# Another Personality Test.



## Dr Johnson (Jun 26, 2015)

This one gets right to the heart of the matter.


----------



## Mahlerian (Nov 27, 2012)

*Still some sanity left*
You still have some sanity left and haven't gone completely bonkers as yet.


----------



## Dr Johnson (Jun 26, 2015)

You did better than me then. 

I am completely bonkers.

Allegedly.


----------



## Guest (Mar 4, 2016)

But I haven't got another personality...


----------



## Guest (Mar 4, 2016)

What a strange result: 
You are descended from a Velociraptor.


----------



## Dr Johnson (Jun 26, 2015)

I wonder what permutation of answers got that response?

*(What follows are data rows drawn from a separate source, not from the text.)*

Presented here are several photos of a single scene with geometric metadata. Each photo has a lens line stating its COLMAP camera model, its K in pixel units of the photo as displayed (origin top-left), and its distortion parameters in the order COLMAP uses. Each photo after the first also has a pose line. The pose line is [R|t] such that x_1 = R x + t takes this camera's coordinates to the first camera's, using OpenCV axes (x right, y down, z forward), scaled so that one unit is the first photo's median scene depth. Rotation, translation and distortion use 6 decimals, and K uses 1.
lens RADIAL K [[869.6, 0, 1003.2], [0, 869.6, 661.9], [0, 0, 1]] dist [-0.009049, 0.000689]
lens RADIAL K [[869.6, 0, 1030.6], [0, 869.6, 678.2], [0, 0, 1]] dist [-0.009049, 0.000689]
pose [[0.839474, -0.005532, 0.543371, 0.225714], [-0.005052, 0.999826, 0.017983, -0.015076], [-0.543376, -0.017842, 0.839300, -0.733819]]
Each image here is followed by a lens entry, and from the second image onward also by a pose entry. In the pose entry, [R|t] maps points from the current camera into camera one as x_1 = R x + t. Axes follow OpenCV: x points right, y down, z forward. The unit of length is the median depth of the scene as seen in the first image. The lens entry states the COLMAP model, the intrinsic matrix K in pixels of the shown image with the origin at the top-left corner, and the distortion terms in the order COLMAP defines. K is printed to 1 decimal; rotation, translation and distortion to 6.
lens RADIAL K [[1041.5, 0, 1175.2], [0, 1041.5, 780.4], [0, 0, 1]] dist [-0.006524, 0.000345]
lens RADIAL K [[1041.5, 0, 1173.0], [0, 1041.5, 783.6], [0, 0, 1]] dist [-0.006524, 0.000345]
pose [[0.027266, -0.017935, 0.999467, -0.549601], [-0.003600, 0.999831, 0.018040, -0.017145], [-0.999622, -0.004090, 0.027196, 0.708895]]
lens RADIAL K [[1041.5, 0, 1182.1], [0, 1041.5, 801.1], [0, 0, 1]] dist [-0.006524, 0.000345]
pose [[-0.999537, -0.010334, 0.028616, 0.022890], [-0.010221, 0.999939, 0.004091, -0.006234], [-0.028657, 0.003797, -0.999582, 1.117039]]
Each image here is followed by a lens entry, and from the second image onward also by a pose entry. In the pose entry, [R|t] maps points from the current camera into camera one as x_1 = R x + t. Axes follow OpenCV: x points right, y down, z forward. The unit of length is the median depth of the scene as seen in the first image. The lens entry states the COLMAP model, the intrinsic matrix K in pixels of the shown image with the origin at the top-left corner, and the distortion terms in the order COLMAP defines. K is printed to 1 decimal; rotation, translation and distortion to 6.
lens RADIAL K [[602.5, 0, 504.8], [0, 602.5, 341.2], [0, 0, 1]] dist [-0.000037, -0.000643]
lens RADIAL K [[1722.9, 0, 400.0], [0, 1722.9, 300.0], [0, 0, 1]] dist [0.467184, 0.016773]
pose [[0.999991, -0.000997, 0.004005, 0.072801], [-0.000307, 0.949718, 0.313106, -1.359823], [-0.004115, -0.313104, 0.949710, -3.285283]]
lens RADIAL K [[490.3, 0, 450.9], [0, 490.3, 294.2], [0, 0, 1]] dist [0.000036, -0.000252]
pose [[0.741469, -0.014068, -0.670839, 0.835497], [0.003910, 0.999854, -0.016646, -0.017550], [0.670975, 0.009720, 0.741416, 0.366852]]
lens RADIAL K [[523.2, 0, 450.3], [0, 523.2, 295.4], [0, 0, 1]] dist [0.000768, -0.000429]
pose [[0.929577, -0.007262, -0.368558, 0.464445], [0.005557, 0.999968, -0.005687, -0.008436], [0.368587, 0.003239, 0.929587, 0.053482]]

I assume that, like me, you answered "yes" to the first question.


----------



## Guest (Mar 4, 2016)

Er, no, "Protoceratops."


----------



## Sloe (May 9, 2014)

Mahlerian said:


> *Still some sanity left*
> You still have some sanity left and haven't gone completely bonkers as yet.


Same result for me.


----------



## Manxfeeder (Oct 19, 2010)

Wow, I've never felt so normal.


----------



## Pugg (Aug 8, 2014)

*Still some sanity left*

_You still have some sanity left and haven't gone completely bonkers as yet.
_


----------